TASK BRIEF: In the sentiment analysis paper, condense the block headed "Case Study: E-commerce Reviews" into a single sentence that keeps its main facts.

DOCUMENT EXCERPT:
********************

Using Vector Embeddings For Sentiment Analysis

Rod Acosta, Kevin Furbish, Ibrahim Khan, Anthony Washington

1. Introduction

  • Sentiment Analysis:
    • Defined as a branch of Natural Language Processing (NLP) that focuses on the computational treatment of opinions, sentiments, and subjectivity in digital text (Medhat, Hassan, and Korashy 2014).

1.1 Sentiment Analysis

  • Importance of Sentiment Analysis:
    • Essential for understanding public opinion, aiding businesses in refining marketing strategies, improving products, and enhancing customer satisfaction.
    • The rise of social media and e-commerce platforms has increased the importance of sentiment analysis for real-time consumer behavior insights.
  • Case Study: Twitter Data:
    • Hasan, Maliha, and Arifuzzaman (2019) used Twitter data to demonstrate the potential of sentiment analysis.
    • Their methodology combined Bag of Words (BoW) and Term Frequency-Inverse Document Frequency (TF-IDF) models with logistic regression, achieving an accuracy of 85.25% in classifying tweets as positive or negative (Hasan, Maliha, and Arifuzzaman 2019).
  • Case Study: E-commerce Reviews:
    • Kathuria, Sethi, and Negi (2022) applied sentiment analysis to e-commerce reviews using various machine learning models (logistic regression, AdaBoost, SVM, Naive Bayes, and random forest).
    • Analyzed the Women’s E-commerce Clothing Reviews dataset to understand consumer behavior and the impact of electronic word-of-mouth (eWOM) on customer attitudes and product sales (Kathuria, Sethi, and Negi 2022).
  • Granular Approach:
    • Nasukawa and Yi (2003) focused on extracting sentiments linked to specific subjects rather than entire documents.

********************

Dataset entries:
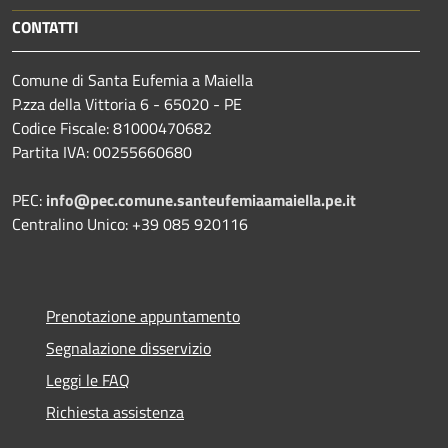
CONTATTI
Comune di Santa Eufemia a Maiella
P.zza della Vittoria 6 - 65020 - PE
Codice Fiscale: 81000470682
Partita IVA: 00255660680
PEC:
info@pec.comune.santeufemiaamaiella.pe.it
Centralino Unico: +39 085 920116
Prenotazione appuntamento
Segnalazione disservizio
Leggi le FAQ
Richiesta assistenza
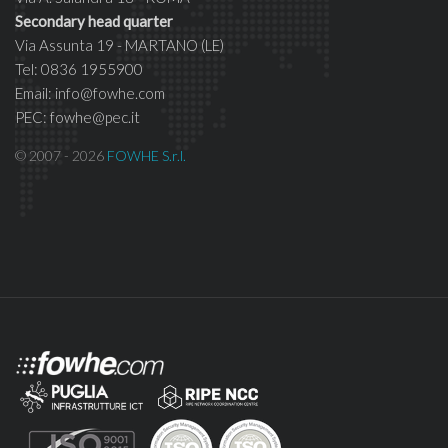
Secondary head quarter
Via Assunta 19 - MARTANO (LE)
Tel: 0836 1955900
Email: info@fowhe.com
PEC: fowhe@pec.it
© 2007 - 2026
FOWHE S.r.l.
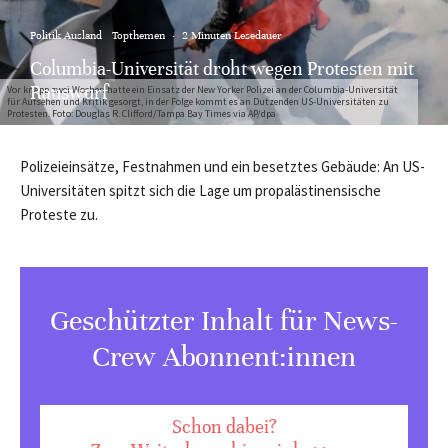
Politik Ausland
Topthemen
·
2 Minuten Lesedauer
Columbia-Universität droht wegen Protesten mit
Rauswurf
Vor knapp zwei Wochen hatte ein Einsatz der New Yorker Polizei an der Columbia-Universität
für Aufsehen und Kritik gesorgt, in der Folge kommt es an Dutzenden US-Universitäten zu
Protesten. Foto: Douglas R. Clifford/Tampa Bay Times via AP/dpa
Polizeieinsätze, Festnahmen und ein besetztes Gebäude: An US-
Universitäten spitzt sich die Lage um propalästinensische
Proteste zu.
Geschützter Inhalt für News-
Crew Abonnent:innen
Schon dabei?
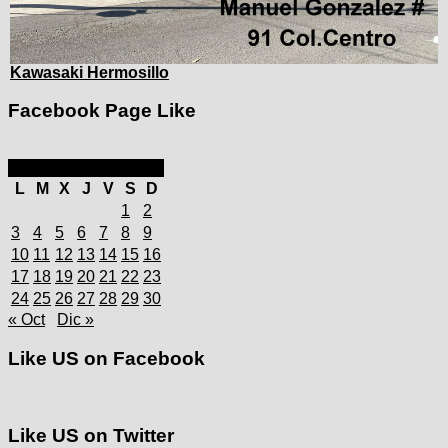
Kawasaki Hermosillo
Facebook Page Like
noviembre 2025
L
M
X
J
V
S
D
1
2
3
4
5
6
7
8
9
10
11
12
13
14
15
16
17
18
19
20
21
22
23
24
25
26
27
28
29
30
« Oct
Dic »
Like US on Facebook
Like US on Twitter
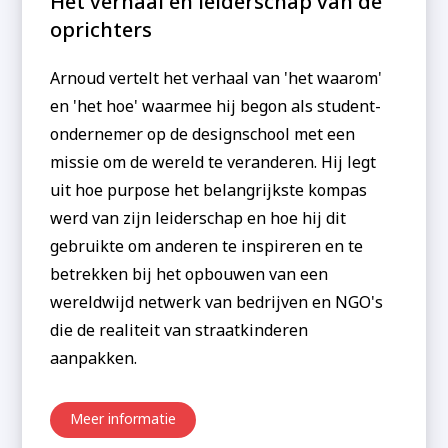
Het verhaal en leiderschap van de
oprichters
Arnoud vertelt het verhaal van 'het waarom'
en 'het hoe' waarmee hij begon als student-
ondernemer op de designschool met een
missie om de wereld te veranderen. Hij legt
uit hoe purpose het belangrijkste kompas
werd van zijn leiderschap en hoe hij dit
gebruikte om anderen te inspireren en te
betrekken bij het opbouwen van een
wereldwijd netwerk van bedrijven en NGO's
die de realiteit van straatkinderen
aanpakken.
Meer informatie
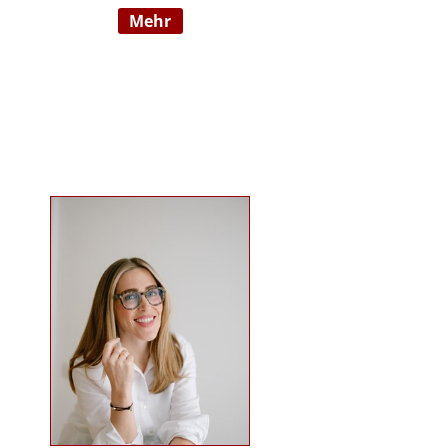
mehr
Wahrnehmungsauffälligkeiten und
Verhaltensschwierigkeiten) SI-
Lehrtherapeutin/GSIÖ mit
internationaler Lehrtätigkeit an
diversen Institutionen und
Universitäten Systemische
Supervisorin/Coach Studium der
sensorischen Integration nach Dr.
Jean Ayres an der University of
Southern California, Los Angeles,
USA und SI-Ausbildung in Wien
Ausbildung nach TEACCH Studium
der Beratungswissenschaften und
Management sozialer Systeme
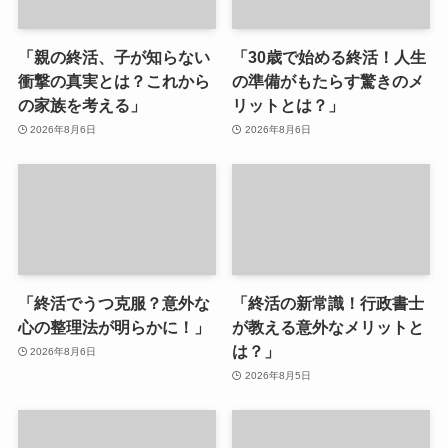
「親の終活、子が知らない
「30歳で始める終活！人生
衝撃の真実とは？これから
の準備がもたらす驚きのメ
の家族を考える」
リットとは？」
2026年8月6日
2026年8月6日
「終活でうつ克服？意外な
「終活の新常識！行政書士
心の整理法が明らかに！」
が教える意外なメリットと
は？」
2026年8月6日
2026年8月5日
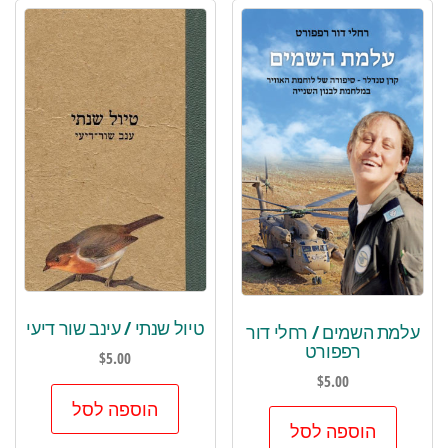
טיול שנתי / עינב שור דיעי
עלמת השמים / רחלי דור
רפפורט
$
5.00
$
5.00
הוספה לסל
הוספה לסל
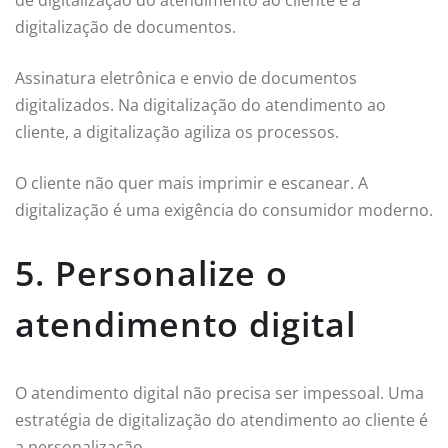
de digitalização do atendimento ao cliente é a
digitalização de documentos.
Assinatura eletrônica e envio de documentos
digitalizados. Na digitalização do atendimento ao
cliente, a digitalização agiliza os processos.
O cliente não quer mais imprimir e escanear. A
digitalização é uma exigência do consumidor moderno.
5. Personalize o
atendimento digital
O atendimento digital não precisa ser impessoal. Uma
estratégia de digitalização do atendimento ao cliente é
a personalização.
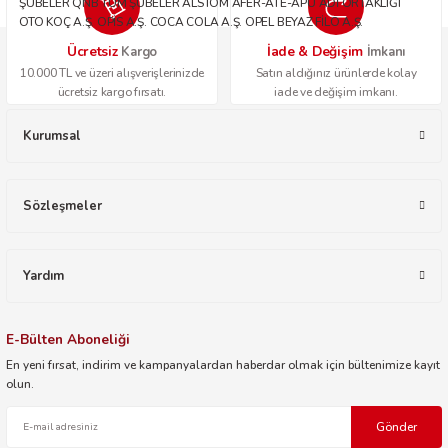
ŞUBELER QNB TÜM ŞUBELER ALSTOM AFER-ATE-APU ADİ ORTAKLIĞI
OTO KOÇ A.Ş. OPİS A.Ş. COCA COLA A.Ş. OPEL BEYAZ FİLO A.Ş.
Ücretsiz
İade & Değişim
Kargo
İmkanı
10.000 TL ve üzeri alışverişlerinizde
Satın aldığınız ürünlerde kolay
ücretsiz kargo fırsatı.
iade ve değişim imkanı.
Kurumsal
Sözleşmeler
Yardım
E-Bülten Aboneliği
En yeni fırsat, indirim ve kampanyalardan haberdar olmak için bültenimize kayıt
olun.
Gönder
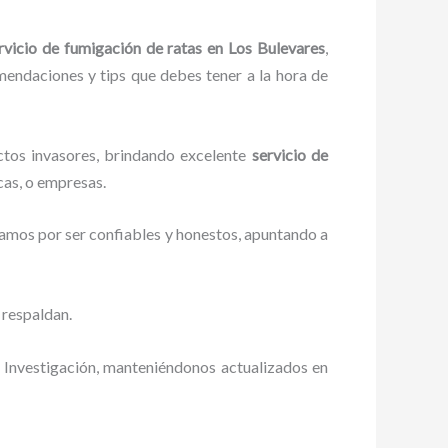
rvicio de fumigación de ratas
en Los Bulevares
,
omendaciones y tips que debes tener a la hora de
ctos invasores, brindando excelente
servicio de
cas, o empresas.
zamos por ser confiables y honestos, apuntando a
 respaldan.
 Investigación, manteniéndonos actualizados en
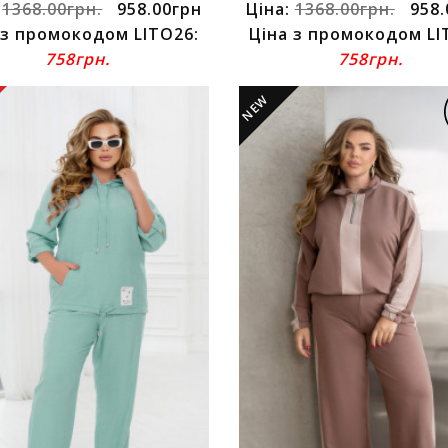
:
1368.00грн.
958.00грн
Ціна:
1368.00грн.
958.
 з промокодом LITO26:
Ціна з промокодом LI
758грн.
758грн.
NEW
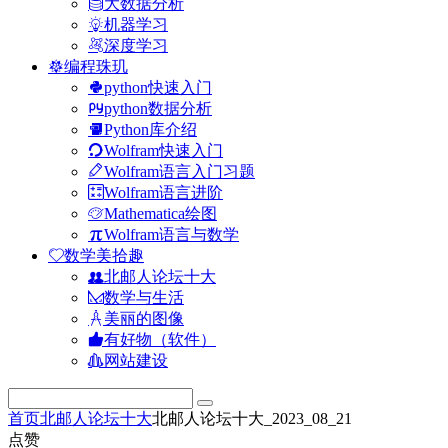
大数据分析
机器学习
深度学习
编程珠玑
python快速入门
python数据分析
Python库介绍
Wolfram快速入门
Wolfram语言入门习题
Wolfram语言进阶
Mathematica绘图
Wolfram语言与数学
数学美拾趣
北邮人论坛十大
数学与生活
美丽的图像
有好物（软件）
网站建设
首页
北邮人论坛十大
北邮人论坛十大_2023_08_21
点赞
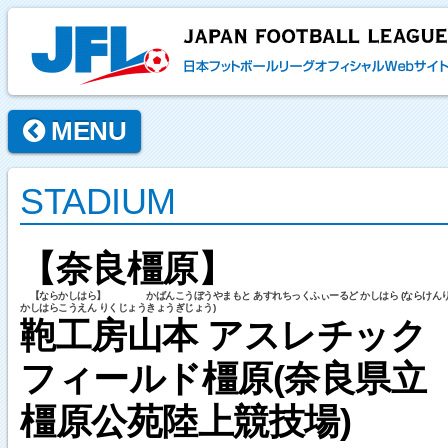
MENU
STADIUM
【奈良橿原】
【ならかしはら】 かばんこうぼうやまもと あすれちっくふぃーるど かしはら (ならけん
かしはらこうえん りくじょうきょうぎじょう)
鞄工房山本 アスレチック
フィールド橿原(奈良県立
橿原公苑陸上競技場)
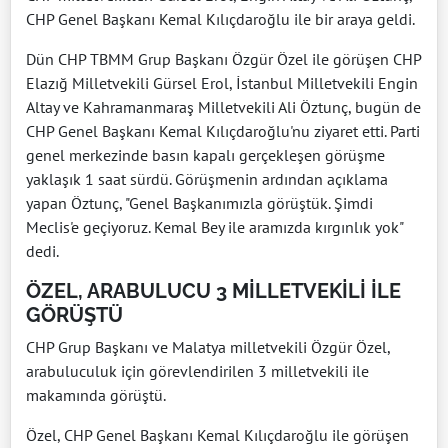
CHP Genel Başkanı Kemal Kılıçdaroğlu ile bir araya geldi.
Dün CHP TBMM Grup Başkanı Özgür Özel ile görüşen CHP
Elazığ Milletvekili Gürsel Erol, İstanbul Milletvekili Engin
Altay ve Kahramanmaraş Milletvekili Ali Öztunç, bugün de
CHP Genel Başkanı Kemal Kılıçdaroğlu'nu ziyaret etti. Parti
genel merkezinde basın kapalı gerçekleşen görüşme
yaklaşık 1 saat sürdü. Görüşmenin ardından açıklama
yapan Öztunç, "Genel Başkanımızla görüştük. Şimdi
Meclis'e geçiyoruz. Kemal Bey ile aramızda kırgınlık yok"
dedi.
ÖZEL, ARABULUCU 3 MİLLETVEKİLİ İLE
GÖRÜŞTÜ
CHP Grup Başkanı ve Malatya milletvekili Özgür Özel,
arabuluculuk için görevlendirilen 3 milletvekili ile
makamında görüştü.
Özel, CHP Genel Başkanı Kemal Kılıçdaroğlu ile görüşen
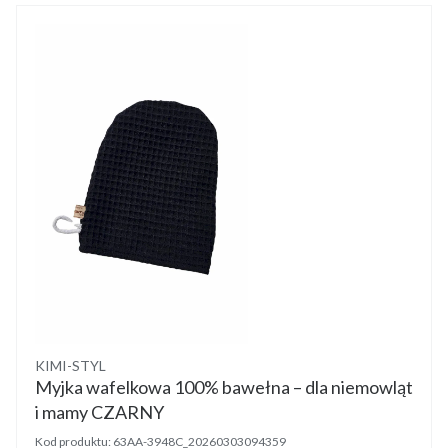
Producent
KIMI-STYL
Myjka wafelkowa 100% bawełna – dla niemowląt
i mamy CZARNY
Kod produktu:
63AA-3948C_20260303094359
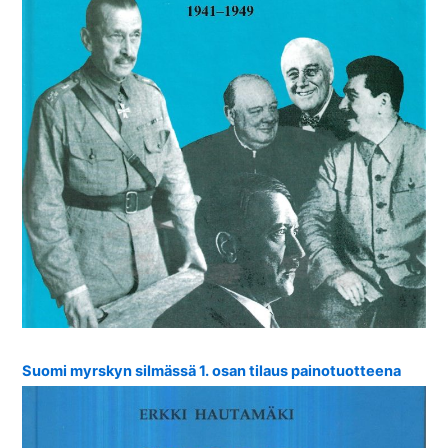
Suomi myrskyn silmässä 1. osan tilaus painotuotteena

********************

SOLUTION: Kathuria, Sethi, and Negi (2022) used logistic regression, AdaBoost, SVM, Naive Bayes, and random forest on the Women’s E-commerce Clothing Reviews dataset to study consumer behavior and how electronic word-of-mouth (eWOM) affects customer attitudes and product sales.